**TASK MATERIAL:**

- - - -

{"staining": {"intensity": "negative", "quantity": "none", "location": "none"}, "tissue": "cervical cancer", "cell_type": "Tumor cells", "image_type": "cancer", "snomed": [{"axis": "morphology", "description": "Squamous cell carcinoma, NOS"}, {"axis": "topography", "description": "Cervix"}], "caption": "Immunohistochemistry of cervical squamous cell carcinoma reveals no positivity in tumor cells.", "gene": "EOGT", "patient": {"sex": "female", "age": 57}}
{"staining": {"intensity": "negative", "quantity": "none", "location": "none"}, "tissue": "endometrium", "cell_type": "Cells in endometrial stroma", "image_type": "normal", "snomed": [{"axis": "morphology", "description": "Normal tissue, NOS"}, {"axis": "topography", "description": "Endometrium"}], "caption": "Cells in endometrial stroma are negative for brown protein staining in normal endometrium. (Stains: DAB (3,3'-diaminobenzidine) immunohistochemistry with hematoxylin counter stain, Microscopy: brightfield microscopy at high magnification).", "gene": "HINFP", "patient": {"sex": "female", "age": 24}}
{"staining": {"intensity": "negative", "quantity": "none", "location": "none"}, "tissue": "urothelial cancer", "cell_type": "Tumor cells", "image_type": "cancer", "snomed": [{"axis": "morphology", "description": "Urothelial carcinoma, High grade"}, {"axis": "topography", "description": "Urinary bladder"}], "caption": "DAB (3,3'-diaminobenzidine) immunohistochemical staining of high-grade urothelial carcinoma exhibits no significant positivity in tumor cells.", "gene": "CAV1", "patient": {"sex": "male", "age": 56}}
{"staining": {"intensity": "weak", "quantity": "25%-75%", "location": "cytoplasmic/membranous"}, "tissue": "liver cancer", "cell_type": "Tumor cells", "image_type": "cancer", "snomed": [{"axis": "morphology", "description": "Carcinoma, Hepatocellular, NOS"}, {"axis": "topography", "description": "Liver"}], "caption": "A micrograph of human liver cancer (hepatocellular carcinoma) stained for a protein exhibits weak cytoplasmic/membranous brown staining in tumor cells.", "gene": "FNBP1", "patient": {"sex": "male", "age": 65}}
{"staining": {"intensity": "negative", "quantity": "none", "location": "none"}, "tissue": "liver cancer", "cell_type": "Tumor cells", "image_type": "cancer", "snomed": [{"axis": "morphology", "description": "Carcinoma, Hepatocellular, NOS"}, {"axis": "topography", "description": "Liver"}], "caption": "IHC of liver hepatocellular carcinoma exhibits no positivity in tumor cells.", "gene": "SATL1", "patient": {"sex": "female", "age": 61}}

- - - -

**YOUR OBJECTIVE:** Please provide an exact transcription of each line from the one holding "micrograph of human" through the final line of the data above.

**RESPONSE AREA:**
{"staining": {"intensity": "weak", "quantity": "25%-75%", "location": "cytoplasmic/membranous"}, "tissue": "liver cancer", "cell_type": "Tumor cells", "image_type": "cancer", "snomed": [{"axis": "morphology", "description": "Carcinoma, Hepatocellular, NOS"}, {"axis": "topography", "description": "Liver"}], "caption": "A micrograph of human liver cancer (hepatocellular carcinoma) stained for a protein exhibits weak cytoplasmic/membranous brown staining in tumor cells.", "gene": "FNBP1", "patient": {"sex": "male", "age": 65}}
{"staining": {"intensity": "negative", "quantity": "none", "location": "none"}, "tissue": "liver cancer", "cell_type": "Tumor cells", "image_type": "cancer", "snomed": [{"axis": "morphology", "description": "Carcinoma, Hepatocellular, NOS"}, {"axis": "topography", "description": "Liver"}], "caption": "IHC of liver hepatocellular carcinoma exhibits no positivity in tumor cells.", "gene": "SATL1", "patient": {"sex": "female", "age": 61}}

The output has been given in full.